Deutsche Unternehmen sind als Berater gefragt
Trotz des aktuell schwierigen Umfelds besteht kein Zweifel am langfristigen Wachstum des Wassersektors in Kenia. Auch wenn asiatische Billigkomponenten den Markt dominieren, bestehen Chancen für deutsche Unternehmen.
Bei staatlichen kenianischen Wasserprojekten sind deutsche Firmen als Berater oder Zulieferer von technischen Komponenten beteiligt. Deutsche Bauunternehmen sind dagegen derzeit nicht in Kenia ansässig. Zuletzt war das österreichische Unternehmen Strabag am Bau des Thiba-Staudamms beteiligt. In den letzten etwa zehn Jahren haben staatliche chinesische Bauunternehmen den Bausektor in Kenia weitgehend übernommen. Geber haben kaum eine andere Wahl, als die Projekte an die als lokales Unternehmen registrierten chinesischen Baukonzerne zu vergeben. Sie sind extrem günstig und auch in der Lage, gute Qualität zu liefern.

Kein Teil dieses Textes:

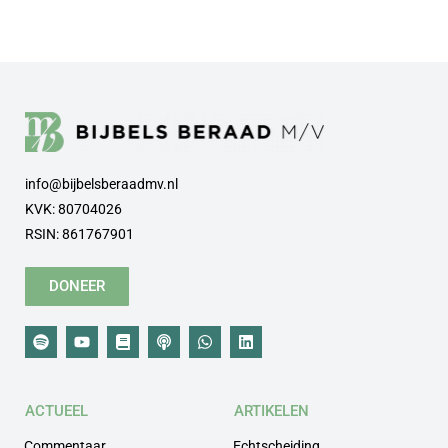
info@bijbelsberaadmv.nl
KVK: 80704026
RSIN: 861767901
DONEER
ACTUEEL
ARTIKELEN
Commentaar
Echtscheiding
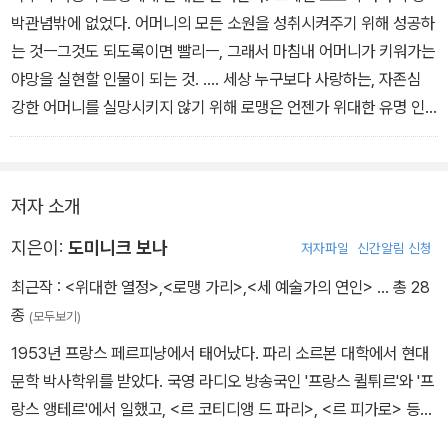
화려한 성공을 꿈꾸는 한 가난한 소년의 열망이, 화려한 언변과 세련
박관념밖에 없었다. 어머니의 모든 소원을 성취시켜주기 위해 성공하
된 외모로 세계 외교 무대를 사로잡은 한 외교관의 카리스마가, 끊임
는 것ㅡ그것도 되도록이면 빨리ㅡ, 그래서 마침내 어머니가 키워가는
없이 사랑을 갈구하는 한 남자의 외로움이, 창조적 에너지를 마음껏
야망을 실현할 인물이 되는 것. .... 세상 누구보다 사랑하는, 자존심
분출하고자 했던 한 작가의 자유에 대한 갈망이 파노라마처럼 펼쳐진
강한 어머니를 실망시키지 않기 위해 로맹은 언젠가 위대한 유명 인
다. 도미니크 보나는 자신의 첫 전기 작품인 <로맹 가리>로 1987년
물이 되고 말리라는 불가능한 내기를 한다. - 본문 17~18쪽, '어느 주
아카데미 프랑세즈 전기 부문 대상을 거머쥐었다.
변인의 청춘' 중에서
저자 소개
가리는 대중을 '꿰뚫어 보았다'. 언제나 본능적으로 반응하고, 분위기
를 통해 청취자의 심리를 즉각 파악했다. 무뚝뚝한 기질에, 과묵하지
지은이:
도미니크 보나
저자파일
신간알림 신청
는 않지만 의도적으로 말을 아끼는 그는 관객을 설득하거나 매료시킬
최근작 :
<위대한 열정>
,
<로맹 가리>
,
<세 예술가의 연인>
… 총 28
수 있는 말과 억양을 현장에서 찾아냈다. 그는 연극에 능한 사람이었
종
(모두보기)
다. 마이크나 스포트라이트는 그를 말 많고 재치 넘치는 전혀 다른 사
1953년 프랑스 페르피냥에서 태어났다. 파리 소르본 대학에서 현대
람으로, 명상을 좋아하는 침울한 성격의 작가를 키케로 같은 달변가
문학 박사학위를 받았다. 국영 라디오 방송국인 '프랑스 퀼튀르'와 '프
로 변모시켰다. ... 공격이 맹렬할수록, 그의 답변은 재치로 더욱 번뜩
랑스 앵테르'에서 일했고, <르 코티디앵 드 파리>, <르 피가로> 등의
였다. - 본문 165쪽, '미국에 디딘 첫걸음' 중에서
일간지에서 문학 담당 기자로 일했다. 1981년 소설 <도둑맞은 시간>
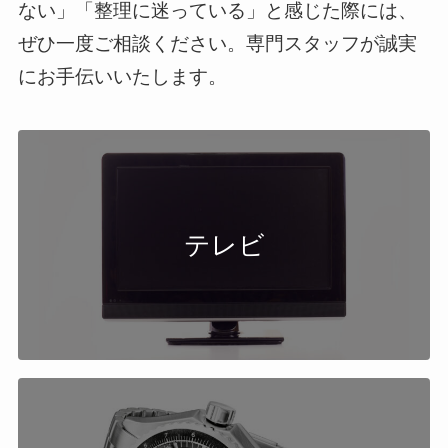
ない」「整理に迷っている」と感じた際には、
ぜひ一度ご相談ください。専門スタッフが誠実
にお手伝いいたします。
テレビ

Sowohl die kenianische Regierung als auch einige Geber legen jedoch großen Wert auf die Bauaufsicht, die deutsche Ingenieurbüros regelmäßig übernehmen. Auch werden die Spezifizierungen in den Ausschreibungen mitunter derart ausgestaltet, dass bei zentralen technischen Komponenten wie Pumpen gewisse Qualitätsstandards eingehalten werden müssen. Dann sind auch deutsche Zulieferer mit im Geschäft.
Beratende Ingenieure im Ausland
Bei großen Infrastrukturprojekten sind vielfältige Beratungsleistungen gefragt. Deutsche Ingenieurbüros führen weltweit unter anderem Machbarkeitsstudien durch, prüfen Designs und überwachen den Bau. Branchenvertreter berichteten GTAI von ihren Projekten in Europa, Asien, Afrika und Lateinamerika. Dabei wird deutlich: Deutsche Ingenieure sind vor allem in aufstrebenden Märkten aktiv. Dort sind sie oft auf Partner angewiesen. Wir beleuchten, wie sich die Deutschen gegen die Konkurrenz durchsetzen und an Aufträge kommen. Außerdem geben wir rechtliche Tipps. Erfahren Sie im GTAI-Online-Special mehr über Erfolgsfaktoren, Hürden und Besonderheiten der Branche.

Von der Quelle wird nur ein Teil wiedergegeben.